West Wing: Posse Comitatus (Season Finale)

well Brolin tried to do something and whatever it was, it didn’t sound right.

I hope Sorkin makes this interesting by making Brolin a formidable challenger.

Originally posted by Pundit Lisa
[q]I figured they’d just send some fighter pilots to shoot the Kumaran (sp?) plane down and then act surprised and send their regrets about the tragic accident. Shooting them down in cold blood seemed a little…public. What? Does no one work at the Bermuda airport that would greet a foreign head of state???[/q]

It was not the regular Bermuda airport, it was a small strip on the island–just a road and a a clear spot, I believe. And fighter pilots couldn’t shoot down the plane because it couldn’t be a military operations–the military is not allowed to assasinate civilians.

On the whole, this episode left me disappointed and a little scared about the show’s future.

First, we all know that Sorkin and Co. see guns as being among the ultimate evil. That’s fine and dandy, they’re certainly entitled to their views, and although I disagree with them 100%, as long as the debates/arguments about them (like between Bartlet and Hoynes) are reasonably intelligent and well-written, it doesn’t really bother me.

However, when they completely ignore reality, regulations and physics to show guns as Satan-spawned, it bugs the thundering hell out of me.

Problems:

  1. SA Summer School would have had a vest on. It’s regulation wear, and he was on duty.
  2. The shots from the 4" .357 the bad guy was carrying wouldn’t have penetrated the vest (woulda busted the hell out of SASS’ ribs and maybe killed him that way, but then we wouldn’t have seen the bloody squibs go off on his torso). Of course, you could get around this by throwing out another demon (“Cop-Killer” armor piercing bullets), but those would almost certainly have exited, and we didn’t see any exit wounds.
  3. If SASS wasn’t wearing his vest, it’s pretty likely at least one of the rounds would have exited the back (in a really grisly way). That didn’t happen. What, did Aaron blow the squib budget on the three shots to the front?

That’s why I’m disappointed, Lily Tomlin is why I’m scared. As soon as I saw her in the previews for the episode, I had the absolute prescient certainty the my favorite show was about jump completely over the shark without so much as a drop of salt water on its leather jacket.

I don’t know why I had that premonition, but it’s rarely been wrong. I hope it’s off this time. Maybe they can do with her what Seinfeld did with Jeanine Garaffolo (sp?) and just make her go away during the hiatus.

I, too, had the impression that Tomlin’s firing had racial undertones.

So much for the schtupping I predicted between Harmon and CJ.

As an aside, I’m wondering what Sorkin will do if the show has legs and lasts a while. I think that it’d be a pretty creative move to completely retool the show and put a Republican in the White House.

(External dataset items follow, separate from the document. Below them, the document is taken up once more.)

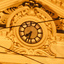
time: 7:32
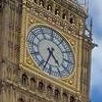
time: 4:33
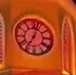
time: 7:03
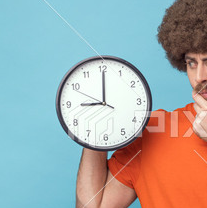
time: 9:00
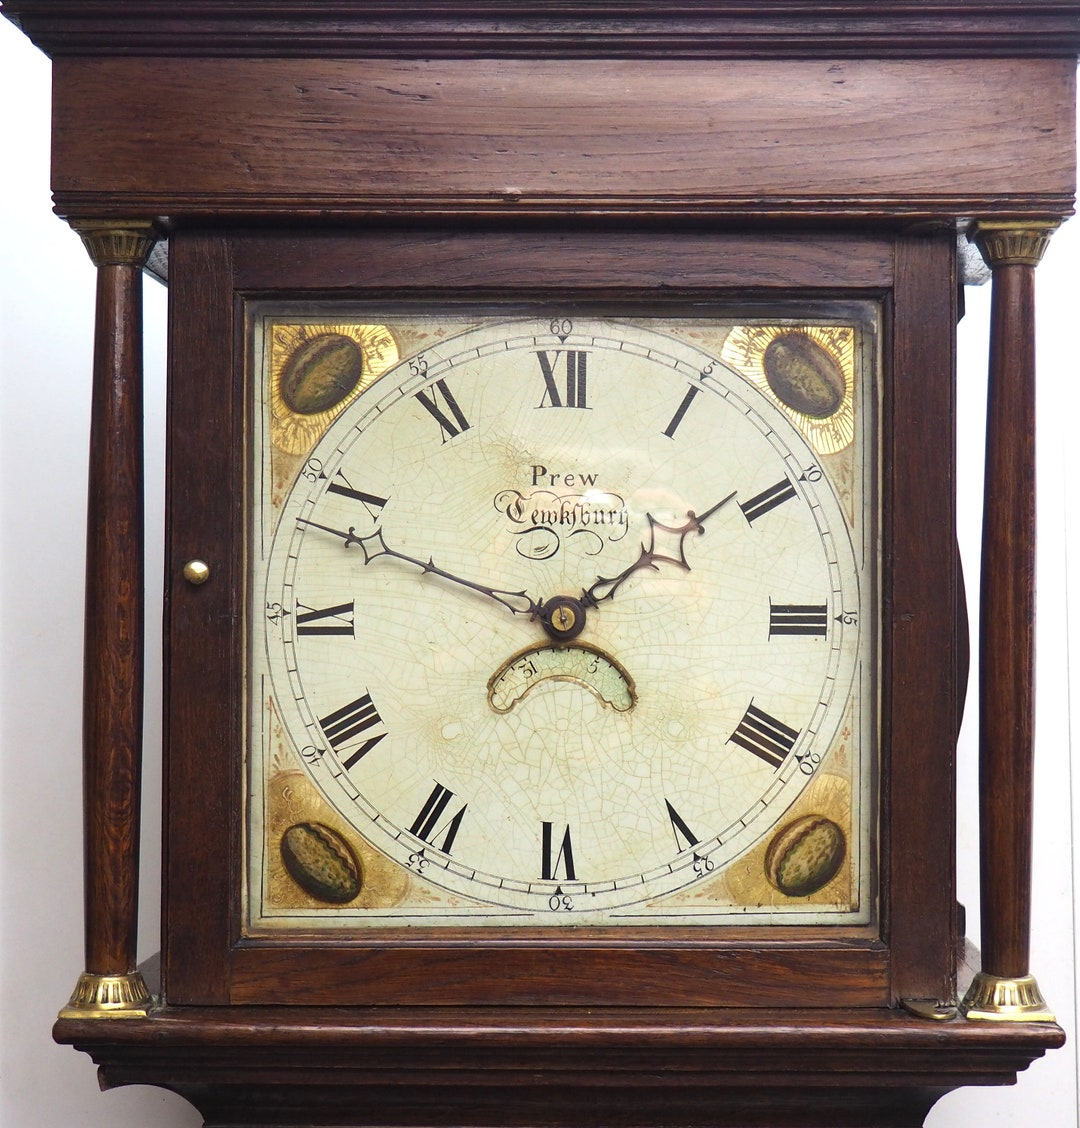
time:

I believe Armin Shimerman played one of the Congressmen who were briefed about the assassination. It seems to me that it doesn’t take a lot to get a credit. David Huddleston got a credit and all I can remember him saying was, “Posse Comitatus!”

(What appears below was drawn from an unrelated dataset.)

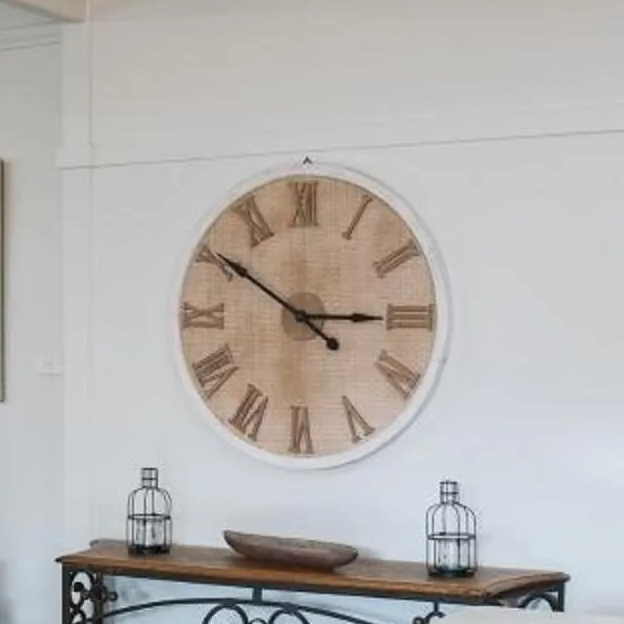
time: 2:50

I didn’t think it was the preference, I think it was the way that his preference of baseball over theater was handled. Had he merely gone to the game, or even had he said “I prefer baseball to modernized Shakespeare with musical interludes - that just doesn’t do it for me.” I think it would have gone over better.

But his bizarre statement (that he later repeated word for word to Bartlett, showing that he was coached to say that, rather than it being an original thought, or off the cuff statement) that real americans don’t like theater is annoying. In fact, it’s insulting. I love baseball, I can think of very few things more enjoyable than a late afternoon/early evening at the ballpark. However, if a candidate I supported ever said something like that, I’d think twice about voting for him/her. If someone I was opposed to said it, it would further entrench my dislike for the candidate. I still can’t see how that would win anyone points.

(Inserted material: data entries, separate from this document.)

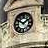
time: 1:50
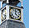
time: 12:22
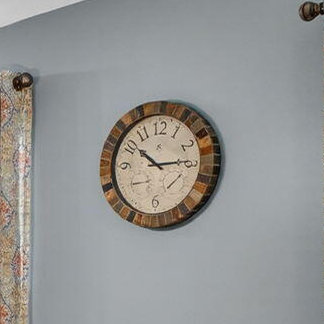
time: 10:14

The more I think of it, I really think Sorkin dropped the ball on Brolin’s character.
First of all, nobody is going to get that far in national politics being that stupid. As little regard as I have for our current president’s intellect, Bush isn’t that stupid. He wouldn’t have belittled someone for going to the theater and he would have expressed regret for the death of a Secret Service agent.

I don’t picture Bush on 9/11 saying, “Terrorism, that’s a tough thing.”

And how many people attending a Yankees’ game are going to vote Republican anyway? That’s not exactly the GOP’s prime demographic despite all of the well-heeled fans.

I don’t think the “Crime, boy, I don’t know line” was just meant to sound stupid - it was a sarcastic (and rather cruel) jab at Bartlet’s crime policy. Like, “Maybe if you weren’t such a wussy liberal, your friend wouldn’t have gotten killed.”

It was supposed to make him sound like a jerk, not to make him sound stupid.